The Public Trust Doctrine at Work
Our nation’s courts have been clear and unambiguous, stating repeatedly that the public trust doctrine creates an affirmative legal duty to protect public resources from degradation and impairment. So how might government apply the public trust doctrine to address complex and challenging environmental threats?
The doctrine operates as a shield to prevent activities that impair the public’s interest in public trust resources or conveys public rights in public trust resources to private parties. But beyond that, the public trust doctrine also empowers local, state and national governments to proactively manage and supervise activities that threaten public resources.

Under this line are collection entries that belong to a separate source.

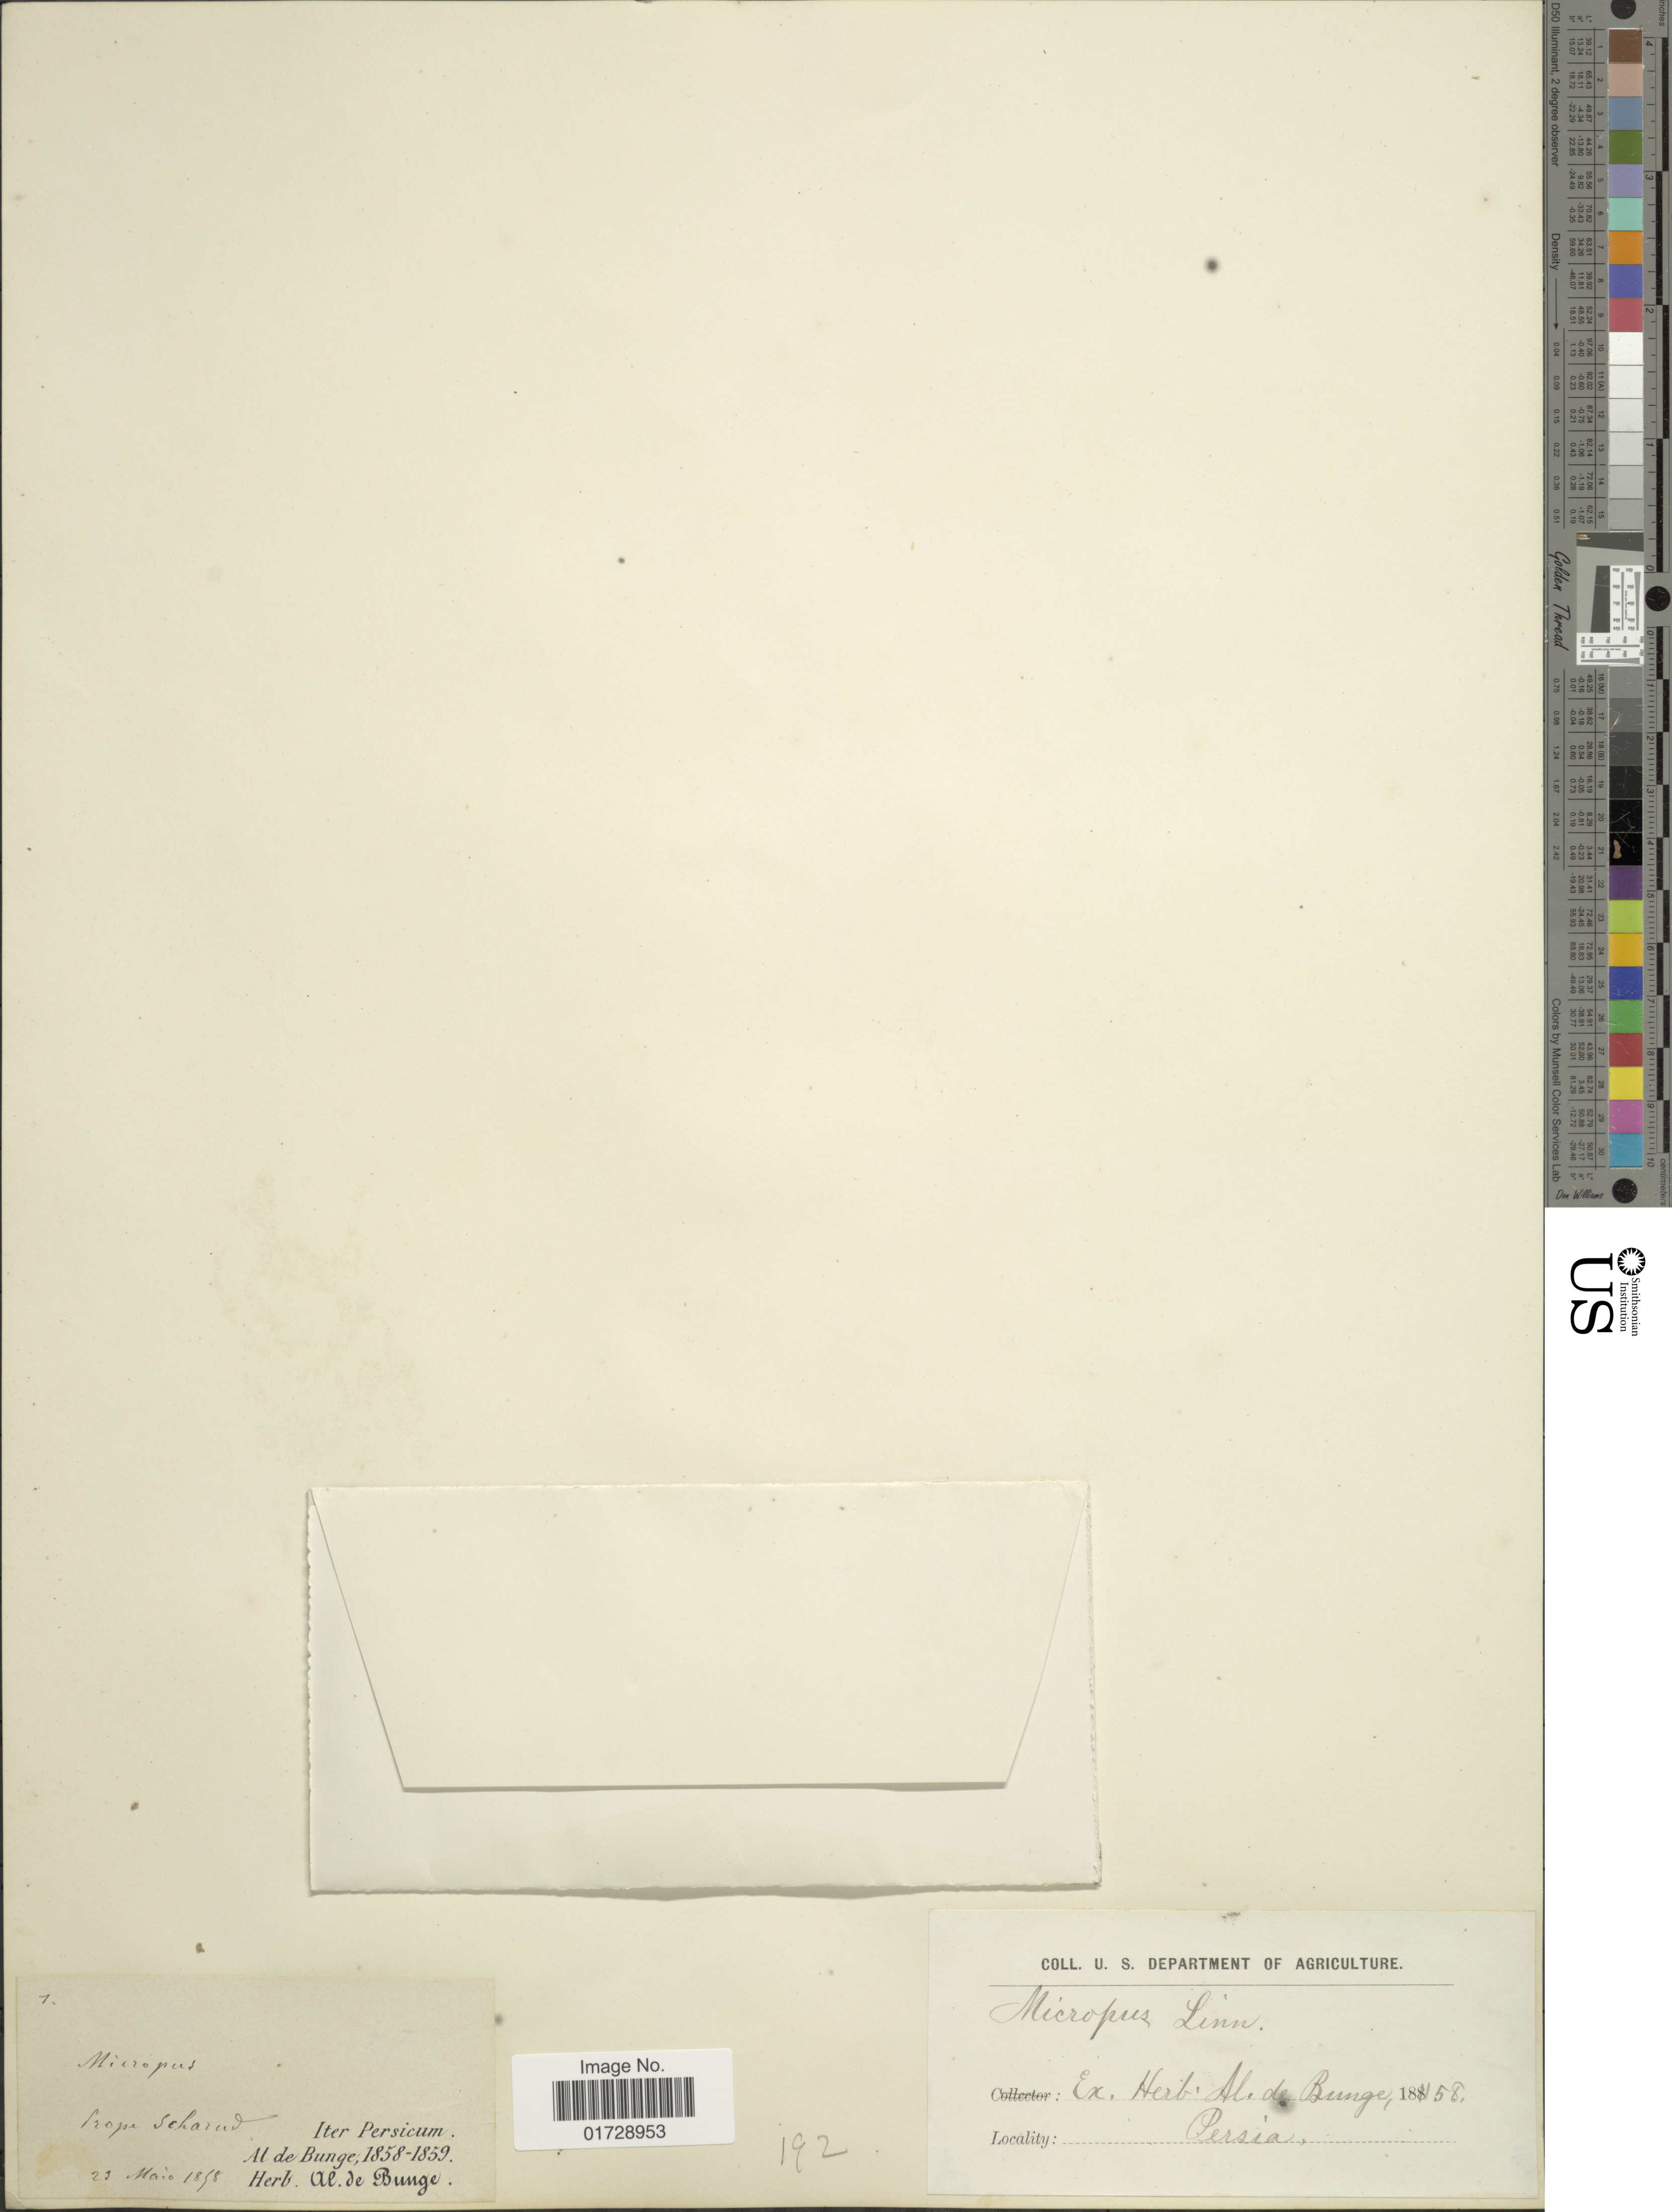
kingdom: Plantae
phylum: Tracheophyta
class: Magnoliopsida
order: Asterales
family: Asteraceae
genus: Micropus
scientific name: Micropus sp.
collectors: ex herb. Bunge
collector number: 1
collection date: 1858-05-23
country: Iran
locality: Prope Scharuv, Iter Persicum, Al de Bunge [interpreted]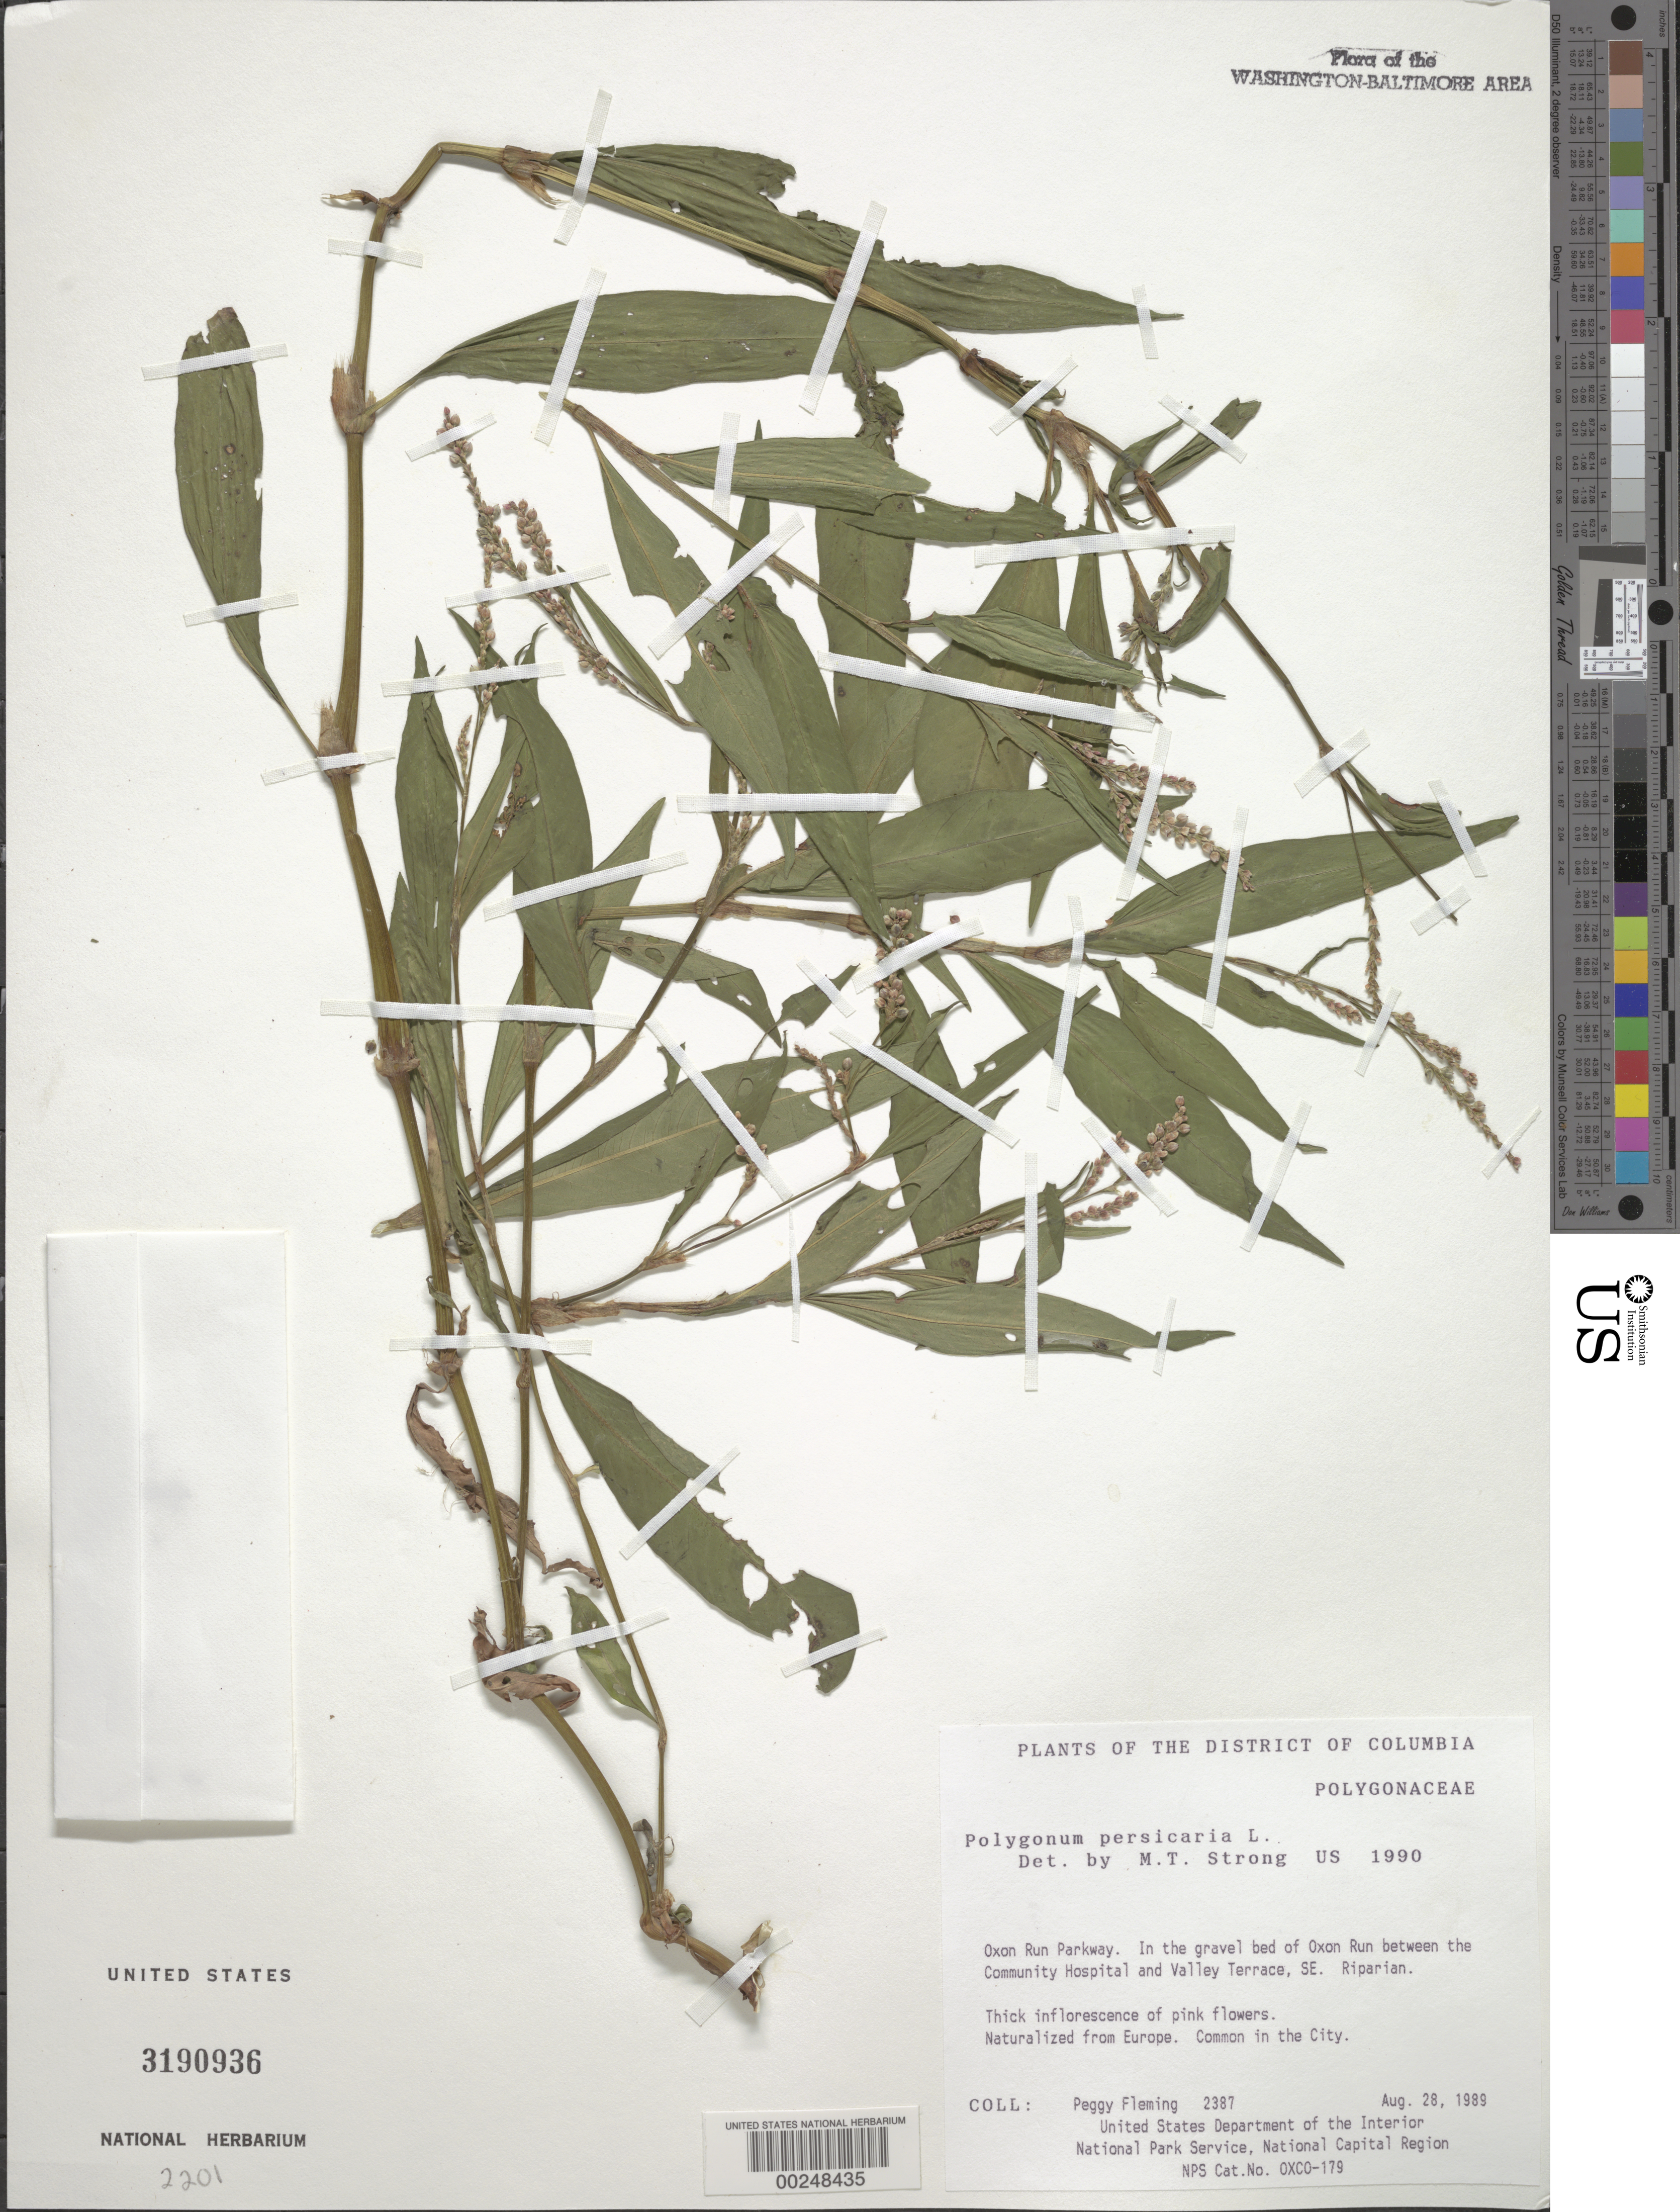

It provides, for instance, government with legal authority to require septic systems to be inspected and repaired if they are failing. If fish or aquatic resources are threatened by harmful wastes or chemicals, government is empowered to stop the pollution at its source. When it was found in the 1980’s that the operation of the Ludington Pump Storage Facility killed large numbers of fish in Lake Michigan, the then attorney general asked the courts to require measures that abated the fish mortality. The Michigan Court of Appeals stated, “Because the fish resources destroyed by the plant are held in trust by the state for the people, the state is empowered to bring a civil action to protect those resources.”
Similarly, Attorney General Bill Schuette could bring and action to close Line 5, the 65-year-old oil pipeline crossing the Straights of Mackinaw, because it presents a known catastrophic risk to public trust resources and waters of the Great Lakes.
The public trust doctrine could be used to address climate change by requiring utilities to transition to available, low-cost, zero-carbon energy resources. Because clean energy is now widely acknowledged to be the energy source of the future, there is no good reason to allow the continued loading of acid gases, heavy metals, and carbon pollution into our Great Lakes, rivers and streams.
The public trust doctrine will become increasingly important as issues of water availability, water quality, and water scarcity become more frequent and more contentious. The doctrine could provide a means of directly countering the present actions of the federal government to dismantle environmental laws and regulations. The doctrine can also enable communities to maintain high standards for the protection of natural resources and environmental values while being proactive in preventing problems before they arise.
The public trust doctrine is uniquely compelling as a means to address large-scale complex problems. With so much at stake, a broad application of the public trust doctrine is needed now.